▶ **Raw data**:
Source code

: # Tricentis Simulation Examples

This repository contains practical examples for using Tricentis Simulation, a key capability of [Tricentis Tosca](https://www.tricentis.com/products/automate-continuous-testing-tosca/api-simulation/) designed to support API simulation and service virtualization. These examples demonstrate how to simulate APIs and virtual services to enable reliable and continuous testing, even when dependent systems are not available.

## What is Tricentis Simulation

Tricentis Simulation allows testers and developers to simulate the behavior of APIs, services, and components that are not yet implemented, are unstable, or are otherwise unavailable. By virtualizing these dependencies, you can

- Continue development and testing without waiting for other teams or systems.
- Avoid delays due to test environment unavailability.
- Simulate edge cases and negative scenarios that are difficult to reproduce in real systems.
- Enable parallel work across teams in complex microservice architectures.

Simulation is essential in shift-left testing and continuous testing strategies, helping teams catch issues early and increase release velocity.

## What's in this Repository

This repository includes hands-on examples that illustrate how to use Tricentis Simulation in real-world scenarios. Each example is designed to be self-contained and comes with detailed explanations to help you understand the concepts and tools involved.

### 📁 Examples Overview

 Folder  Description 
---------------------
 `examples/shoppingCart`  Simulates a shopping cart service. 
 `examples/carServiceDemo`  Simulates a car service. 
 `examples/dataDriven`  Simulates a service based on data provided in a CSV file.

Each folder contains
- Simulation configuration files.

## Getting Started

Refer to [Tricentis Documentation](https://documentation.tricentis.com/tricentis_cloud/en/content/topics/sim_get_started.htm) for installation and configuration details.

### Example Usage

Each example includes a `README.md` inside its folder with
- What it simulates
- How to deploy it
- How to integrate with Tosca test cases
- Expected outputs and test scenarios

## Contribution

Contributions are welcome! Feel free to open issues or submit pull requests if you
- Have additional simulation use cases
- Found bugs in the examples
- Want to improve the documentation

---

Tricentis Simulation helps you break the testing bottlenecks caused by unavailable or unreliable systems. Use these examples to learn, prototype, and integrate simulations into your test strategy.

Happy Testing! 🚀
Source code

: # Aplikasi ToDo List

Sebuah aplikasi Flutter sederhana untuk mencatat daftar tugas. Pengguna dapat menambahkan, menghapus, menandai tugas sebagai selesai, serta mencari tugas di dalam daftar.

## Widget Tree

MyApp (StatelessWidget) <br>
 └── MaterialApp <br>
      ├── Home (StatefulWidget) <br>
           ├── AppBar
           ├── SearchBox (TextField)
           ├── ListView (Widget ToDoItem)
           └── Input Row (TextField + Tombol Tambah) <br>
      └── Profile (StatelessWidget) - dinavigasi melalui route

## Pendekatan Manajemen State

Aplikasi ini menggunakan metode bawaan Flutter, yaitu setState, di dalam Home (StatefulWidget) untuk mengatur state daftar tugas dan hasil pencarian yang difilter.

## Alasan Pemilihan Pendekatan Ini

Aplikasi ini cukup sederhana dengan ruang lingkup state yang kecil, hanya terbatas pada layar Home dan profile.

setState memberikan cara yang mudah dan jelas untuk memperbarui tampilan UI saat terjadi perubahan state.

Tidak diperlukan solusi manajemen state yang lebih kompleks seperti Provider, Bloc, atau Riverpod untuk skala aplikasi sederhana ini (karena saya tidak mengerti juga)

▶ **Instructions to follow**: For each line of the entries that includes "integrate", show that line.

▶ **Output for this task**:
- How to integrate with Tosca test cases
Tricentis Simulation helps you break the testing bottlenecks caused by unavailable or unreliable systems. Use these examples to learn, prototype, and integrate simulations into your test strategy.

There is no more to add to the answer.